Start of Reading passage

Let’s play the future, now!

By UNDP Peru Accelerator Labs

13 de Julio de 2021

 

The art of playing takes us to an extraordinary dimension where obstacles can aggregate value and are an excuse for fun. In that sense, we designed a game through iteration and test sessions, inspired by Edgard Gouveia's proposals and thanks to the participation of Labbers from the Acceleration Lab network (Paola Constantino, Eduardo García, Cristian Gil, Jorge Munguia, Paula Mosera, Alvaro Peña), the validation facilitation methodology by designers (Javier Fernandez Ramos, Oscar Malaspina, and Eduardo Marisca), and the feedback from the Enseña Perú network.

Through gaming sessions, the method was iterated and refined until it became a fluid learning experience, visually and audibly stimulating, that is now ready to be replicated through context-specific adaptations and network growth.

Previous to starting the game session divided into 17 Zoom breakout rooms, the participants are invited to a short mindfulness exercise. When they go into their breakout room, they find a pre-designed MURAL board with a predominant SDG to lead the discussion.

End of Reading passage
Start of Record excerpts

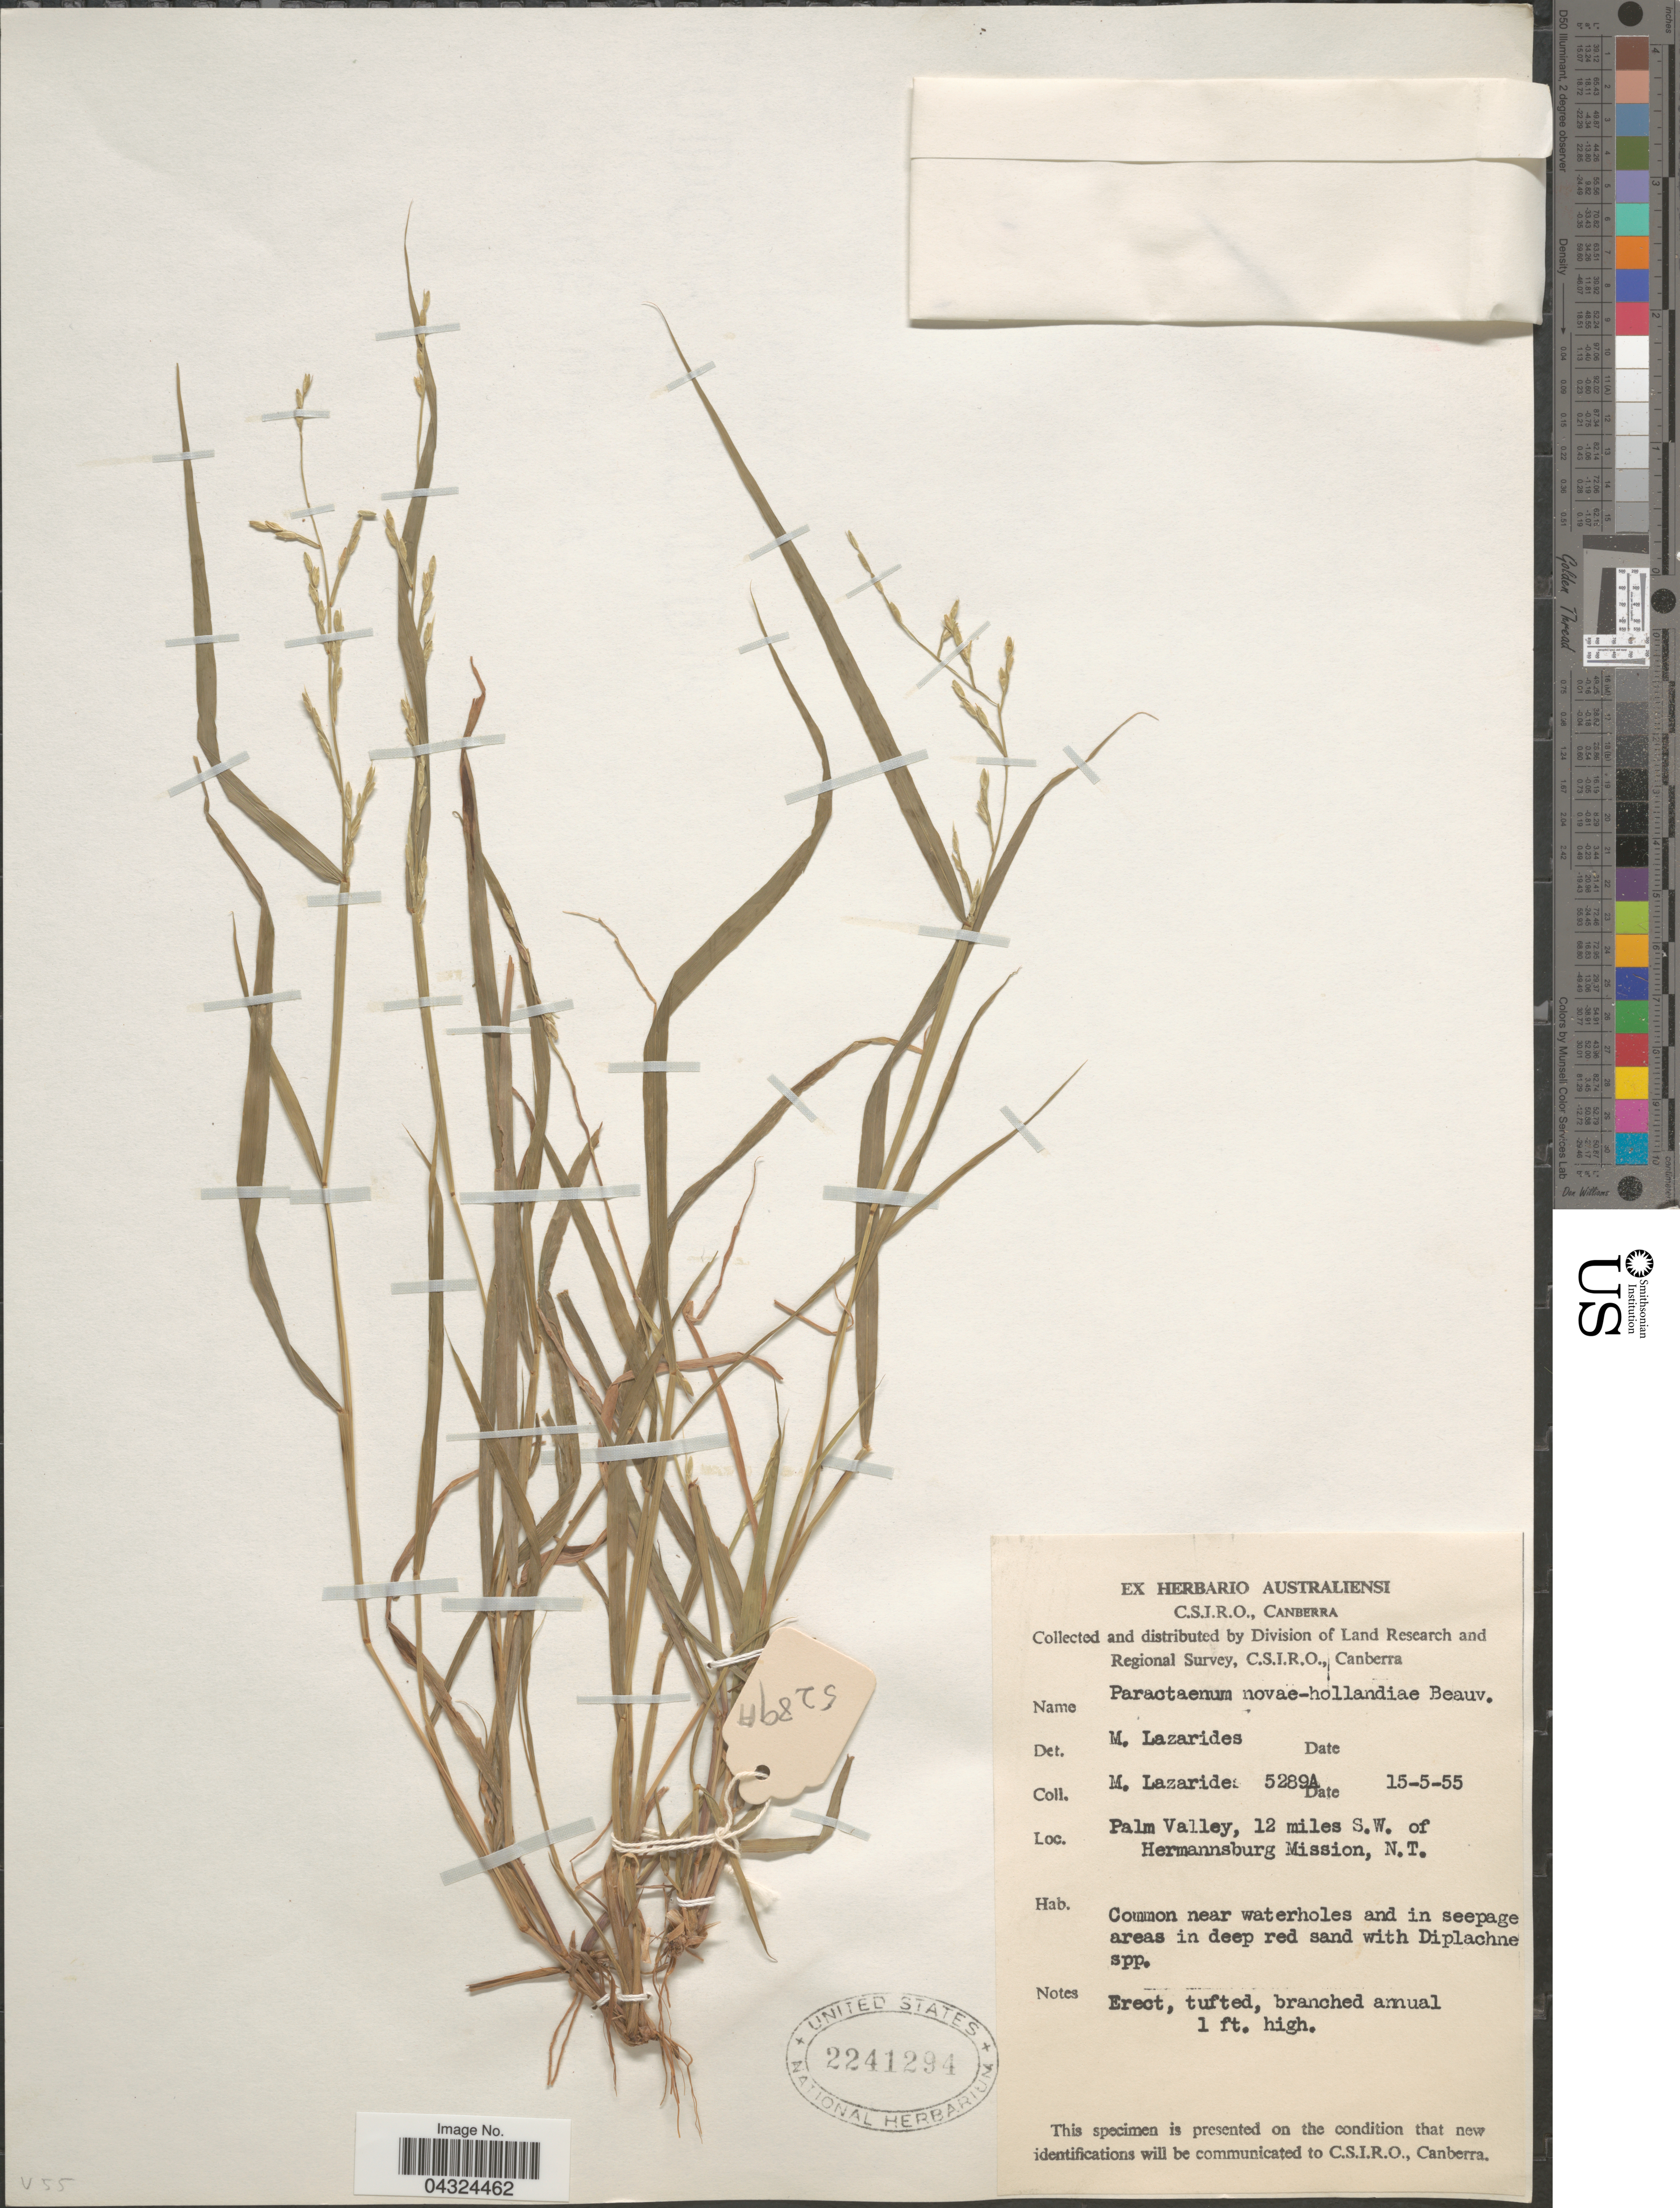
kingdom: Plantae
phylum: Tracheophyta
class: Liliopsida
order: Poales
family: Poaceae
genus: Paractaenum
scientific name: Paractaenum novae-hollandiae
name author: P. Beauv.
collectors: M. Lazarides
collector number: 5289A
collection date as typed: Transcribed d/m/y: 15/5/55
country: Australia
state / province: Northern Territory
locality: Division of Land Research and Regional Survey. Palm Valley, 12 miles S.W. of Hermannsburg Mission.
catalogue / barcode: US 2241294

End of Record excerpts

▶ **Instructions to follow**: In the post on the UNDP Peru game, recast the paragraph beginning "Previous to starting the game session" as a short bulleted list that keeps its main facts. The records were taken from a separate source.

▶ **Written response**:
- Participants do a short mindfulness exercise before the game session begins.
- The session is divided into 17 Zoom breakout rooms.
- Each breakout room has a pre-designed MURAL board with a predominant SDG that leads the discussion.